I have RNAseq data for the following conditions (2 replicates for each):
DMSO-treated (control guide), Inhibitor-treated (control guide), DMSO + KO (two different sgRNAs), Treat. + KO (two different guides).
I have analyzed the data so far using DESeq and using this kind of grouping (by treatment and sgRNA):
metaData
treatment sgRNA genotype grouped
controlA_DMSO DMSO control WT control_DMSO
controlB_DMSO DMSO control WT control_DMSO
controlA_Treat. 1uM control WT control_1uM
controlB_Treat. 1uM control WT control_1uM
guide1A_DMSO DMSO 1 KO 1_DMSO
guide1B_DMSO DMSO 1 KO 1_DMSO
guide1A_Treat. 1uM 1 KO 1_1uM
guide1B_Treat. 1uM 1 KO 1_1uM
guide2A_DMSO DMSO 2 KO 2_DMSO
guide2B_DMSO DMSO 2 KO 2_DMSO
guide2A_Treat. 1uM 2 KO 2_1uM
guide2B_Treat. 1uM 2 KO 2_1uM
And the following design:
dataSet <- DESeqDataSetFromMatrix(countData = counts, colData = metaData, design = ~ grouped)
Then I would get the results table for each contrast of interest, for example:
results <- results(DESeq, contrast = c("grouped","control_1uM","control_DMSO"), alpha = 0.05) ... etc
The thing is, we would be interested in the combined effect of KO of protein X + pharmacological inhibition of protein Y, however we have tried to knock-out X with two different guides, which yield different sets of DEG (guide 1 gives us more DEG, although I'm not sure if these are spurious results due to non-specific CRISPR cutting).
For the above heatmap, I called the DEG for contrast = c("grouped","1_1uM","control_DMSO") and contrast = c("grouped","2_1uM","control_DMSO"), then got the common set of DEG from both results tables to do the plotting.
I was wondering if there would be a better approach to do the DEG analyses regarding to KO, and what kind of design and test (Wald or LRT) would be best.
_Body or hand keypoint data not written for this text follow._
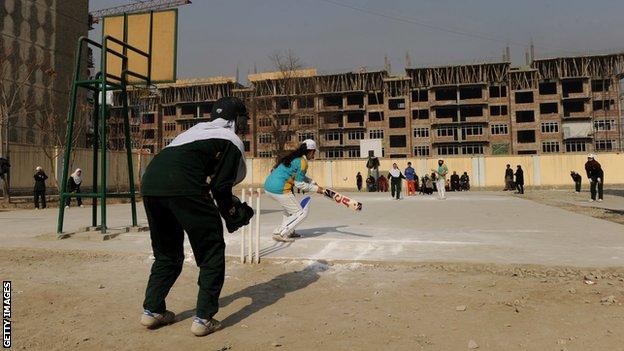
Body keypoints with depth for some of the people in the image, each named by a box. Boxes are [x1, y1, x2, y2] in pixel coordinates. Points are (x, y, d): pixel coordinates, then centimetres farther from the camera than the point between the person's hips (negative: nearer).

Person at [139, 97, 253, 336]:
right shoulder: (231, 140, 10)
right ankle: (204, 318, 8)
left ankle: (152, 310, 27)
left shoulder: (196, 130, 32)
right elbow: (221, 186, 1)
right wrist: (233, 217, 18)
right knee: (212, 252, 8)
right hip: (183, 187, -7)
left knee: (166, 253, 25)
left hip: (149, 182, 8)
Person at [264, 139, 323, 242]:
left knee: (291, 207, 30)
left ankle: (289, 232, 29)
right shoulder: (302, 162, -8)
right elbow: (299, 184, -8)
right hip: (279, 189, -10)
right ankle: (280, 234, -3)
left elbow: (299, 176, 28)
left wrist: (313, 183, 19)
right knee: (301, 213, 1)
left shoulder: (294, 157, 19)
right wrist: (315, 189, 3)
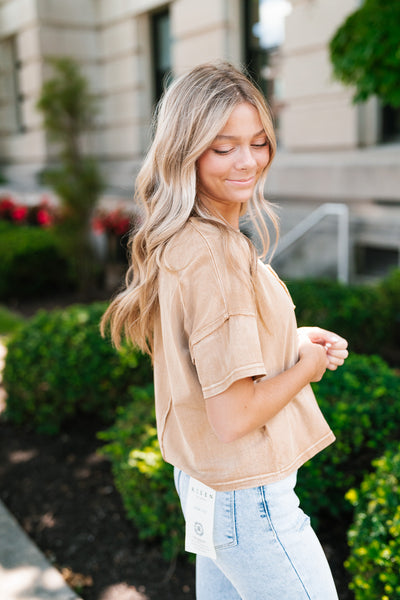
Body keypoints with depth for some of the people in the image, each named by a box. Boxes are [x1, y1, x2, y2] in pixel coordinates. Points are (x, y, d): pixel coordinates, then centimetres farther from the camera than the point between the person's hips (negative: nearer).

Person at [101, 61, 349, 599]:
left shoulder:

I thought of the following approaches, but I'd like to hear other people's thoughts on them:
- Would it be best to just select one of the sgRNAs and do the analyses based on them (excluding samples that used the other guide)? If so, how could we look at our data to decide which guide gives the more confident/less spurious DEG results? (by the heatmap above, the two guides seem to be somewhat consistent, but they differ in a few subsets of genes)
- How could I build the design formula in a way that tests for DEG related to KO and KO + treatment while controling for differences between the two sgRNAs used?
- If I pool both guide RNAs by grouping by treatment and genotype (instead of treatment and sgRNA), like seem below, would the dispersion estimates and underlying statistical testing in DESeq2 be able to yield DEG more consistent with actual KO (while making the non-specific/spurious DEG from each guideRNA to have higher adjusted p-values, for example)?
grouped
WTDMSO
WTDMSO
WT1uM
WT1uM
KODMSO
KODMSO
KO1uM
KO1uM
KODMSO
KODMSO
KO1uM
KO1uM
I was thinking of going with the latter option (pooling the samples treated with different guides), but I would like to hear what other people think.